[TEXTO FORNECIDO]:
--------------------

Relatório da CGU revela custos altos de emendas PIX
Análise aponta que compras descentralizadas são mais caras e ineficientes

Um relatório da Controladoria-Geral da União (CGU), encaminhado ao Supremo Tribunal Federal (STF) em 22 de julho, destacou como as emendas PIX estão entre as opções de compra mais onerosas do governo. O documento revela também a ausência de transparência e rastreabilidade nessas transações.
Na auditoria, foram avaliados mais de 3 mil registros de aquisição de máquinas, como retroescavadeiras, motoniveladoras e tratores de esteira, em todo o Brasil. As compras realizadas por ministérios foram comparadas com aquelas feitas por emendas PIX e convênios, revelando que cinco equipamentos custaram até R$ 12,9 bilhões.

--------------------

[MATERIAL DE BASE]:
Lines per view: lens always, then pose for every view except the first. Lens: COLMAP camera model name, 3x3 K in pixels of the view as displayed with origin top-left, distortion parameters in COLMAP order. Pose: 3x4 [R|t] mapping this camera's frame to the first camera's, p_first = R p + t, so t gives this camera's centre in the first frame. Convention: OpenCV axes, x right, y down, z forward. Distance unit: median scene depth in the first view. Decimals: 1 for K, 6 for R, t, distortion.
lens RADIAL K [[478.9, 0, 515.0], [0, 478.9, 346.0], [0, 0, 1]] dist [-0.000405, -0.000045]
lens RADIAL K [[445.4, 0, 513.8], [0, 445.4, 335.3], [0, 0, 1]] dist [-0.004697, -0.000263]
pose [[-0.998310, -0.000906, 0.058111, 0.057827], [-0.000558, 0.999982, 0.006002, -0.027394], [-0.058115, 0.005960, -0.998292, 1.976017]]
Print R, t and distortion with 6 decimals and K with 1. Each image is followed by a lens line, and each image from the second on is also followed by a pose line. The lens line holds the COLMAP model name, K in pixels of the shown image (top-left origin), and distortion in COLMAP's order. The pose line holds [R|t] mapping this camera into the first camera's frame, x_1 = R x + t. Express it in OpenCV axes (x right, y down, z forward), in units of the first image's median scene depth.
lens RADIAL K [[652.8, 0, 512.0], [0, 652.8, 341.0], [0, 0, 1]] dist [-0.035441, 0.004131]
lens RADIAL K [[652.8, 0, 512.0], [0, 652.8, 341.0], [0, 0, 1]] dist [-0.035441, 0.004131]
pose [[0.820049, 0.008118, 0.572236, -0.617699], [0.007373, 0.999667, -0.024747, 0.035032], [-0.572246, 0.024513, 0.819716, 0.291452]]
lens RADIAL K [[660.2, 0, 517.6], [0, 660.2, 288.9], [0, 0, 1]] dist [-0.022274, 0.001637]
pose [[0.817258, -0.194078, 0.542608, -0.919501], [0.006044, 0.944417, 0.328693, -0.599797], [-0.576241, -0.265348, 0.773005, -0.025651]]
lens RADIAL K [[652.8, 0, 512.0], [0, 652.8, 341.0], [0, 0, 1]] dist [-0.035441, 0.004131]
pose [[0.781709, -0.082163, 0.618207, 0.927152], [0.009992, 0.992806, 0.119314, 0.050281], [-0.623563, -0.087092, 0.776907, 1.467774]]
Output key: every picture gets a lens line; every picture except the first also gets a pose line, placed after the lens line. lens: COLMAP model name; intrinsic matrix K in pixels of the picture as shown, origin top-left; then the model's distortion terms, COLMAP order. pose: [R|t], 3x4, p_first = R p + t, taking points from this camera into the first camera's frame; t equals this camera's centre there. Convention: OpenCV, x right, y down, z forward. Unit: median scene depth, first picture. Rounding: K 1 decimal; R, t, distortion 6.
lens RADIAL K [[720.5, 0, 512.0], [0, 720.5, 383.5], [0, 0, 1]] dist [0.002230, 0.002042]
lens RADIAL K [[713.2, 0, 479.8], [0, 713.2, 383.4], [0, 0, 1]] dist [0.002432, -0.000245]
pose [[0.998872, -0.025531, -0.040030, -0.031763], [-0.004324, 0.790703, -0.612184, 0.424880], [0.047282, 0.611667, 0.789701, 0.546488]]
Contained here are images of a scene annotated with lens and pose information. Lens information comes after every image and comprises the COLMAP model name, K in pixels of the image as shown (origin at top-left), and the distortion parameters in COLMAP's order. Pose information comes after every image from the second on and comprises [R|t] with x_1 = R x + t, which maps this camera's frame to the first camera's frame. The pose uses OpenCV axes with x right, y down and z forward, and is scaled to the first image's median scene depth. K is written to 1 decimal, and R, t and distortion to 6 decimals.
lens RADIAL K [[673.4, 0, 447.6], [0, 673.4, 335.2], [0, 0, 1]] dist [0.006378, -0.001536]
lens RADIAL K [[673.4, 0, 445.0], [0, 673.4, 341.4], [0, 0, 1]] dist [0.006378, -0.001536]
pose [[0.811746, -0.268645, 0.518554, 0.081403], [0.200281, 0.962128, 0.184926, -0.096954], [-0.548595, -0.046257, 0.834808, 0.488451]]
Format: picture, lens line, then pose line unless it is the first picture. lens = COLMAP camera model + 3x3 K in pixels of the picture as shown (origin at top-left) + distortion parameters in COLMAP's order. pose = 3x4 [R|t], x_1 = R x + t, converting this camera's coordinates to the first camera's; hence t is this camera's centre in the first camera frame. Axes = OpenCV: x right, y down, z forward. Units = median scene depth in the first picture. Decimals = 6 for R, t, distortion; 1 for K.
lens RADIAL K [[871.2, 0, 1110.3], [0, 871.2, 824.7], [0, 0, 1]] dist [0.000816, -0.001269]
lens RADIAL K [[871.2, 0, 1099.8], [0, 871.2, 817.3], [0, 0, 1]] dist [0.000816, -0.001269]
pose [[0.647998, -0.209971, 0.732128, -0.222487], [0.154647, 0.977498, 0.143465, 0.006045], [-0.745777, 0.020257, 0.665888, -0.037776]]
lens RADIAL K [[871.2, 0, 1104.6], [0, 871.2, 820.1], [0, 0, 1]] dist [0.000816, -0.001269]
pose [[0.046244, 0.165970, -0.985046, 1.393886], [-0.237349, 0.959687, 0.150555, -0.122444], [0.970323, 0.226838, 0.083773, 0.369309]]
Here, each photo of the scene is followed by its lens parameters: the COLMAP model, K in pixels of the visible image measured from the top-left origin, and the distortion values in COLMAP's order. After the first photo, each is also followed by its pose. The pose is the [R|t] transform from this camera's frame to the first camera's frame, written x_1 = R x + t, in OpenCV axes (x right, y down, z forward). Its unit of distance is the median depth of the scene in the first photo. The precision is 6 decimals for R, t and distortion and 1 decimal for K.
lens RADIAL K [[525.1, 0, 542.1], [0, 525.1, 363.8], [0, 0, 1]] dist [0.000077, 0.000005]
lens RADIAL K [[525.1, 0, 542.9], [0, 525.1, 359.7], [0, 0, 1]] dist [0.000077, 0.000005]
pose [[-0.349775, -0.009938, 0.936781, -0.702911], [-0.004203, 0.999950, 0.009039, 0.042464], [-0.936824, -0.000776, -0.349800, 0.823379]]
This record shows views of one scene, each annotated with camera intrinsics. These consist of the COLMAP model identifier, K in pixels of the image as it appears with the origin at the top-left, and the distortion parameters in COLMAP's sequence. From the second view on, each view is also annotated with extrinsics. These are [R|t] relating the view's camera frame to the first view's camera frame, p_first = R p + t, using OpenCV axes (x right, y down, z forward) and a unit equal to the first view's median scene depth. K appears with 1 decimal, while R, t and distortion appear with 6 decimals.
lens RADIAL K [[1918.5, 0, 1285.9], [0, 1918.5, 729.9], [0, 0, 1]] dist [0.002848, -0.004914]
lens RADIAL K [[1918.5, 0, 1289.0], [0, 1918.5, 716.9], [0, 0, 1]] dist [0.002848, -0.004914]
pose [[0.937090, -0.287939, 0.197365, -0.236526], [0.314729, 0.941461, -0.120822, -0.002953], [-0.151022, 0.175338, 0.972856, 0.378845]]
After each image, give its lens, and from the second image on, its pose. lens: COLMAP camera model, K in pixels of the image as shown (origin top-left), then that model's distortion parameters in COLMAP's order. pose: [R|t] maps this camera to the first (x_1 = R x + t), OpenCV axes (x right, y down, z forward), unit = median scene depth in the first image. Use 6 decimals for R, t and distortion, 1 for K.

--------------------

[O QUE FAZER]:
**1.** Liste todos os tipos de máquina citados como exemplo na notícia sobre as emendas PIX.
**2.** Passe para o inglês esta frase da notícia sobre as emendas PIX: "O documento revela também a ausência de transparência e rastreabilidade nessas transações."
**3.** Continue a notícia sobre as emendas PIX a partir da última frase.

[RESPOSTAS POR ITEM]:
**1.** retroescavadeiras, motoniveladoras, tratores de esteira

**2.** The document also reveals the lack of transparency and traceability in these transactions.

**3.**
O relatório sugere que, se as aquisições fossem centralizadas, os ministérios poderiam economizar cerca de 25%. Essa diferença no preço é atribuída à fragmentação dos gastos, resultando em compras dispersas que são menos eficientes do que as centralizadas.
✨ A CGU concluiu que a centralização das compras e uma pesquisa de preços adequada poderiam otimizar gastos públicos significativos.
Além disso, a adesão dos municípios a uma ata de registro de preços federal também se mostraria vantajosa financeiramente, segundo o levantamento da CGU.
Contexto Adicional
Este relatório não discute a legalidade das emendas parlamentares, focando nas desvantagens da fragmentação dos gastos públicos.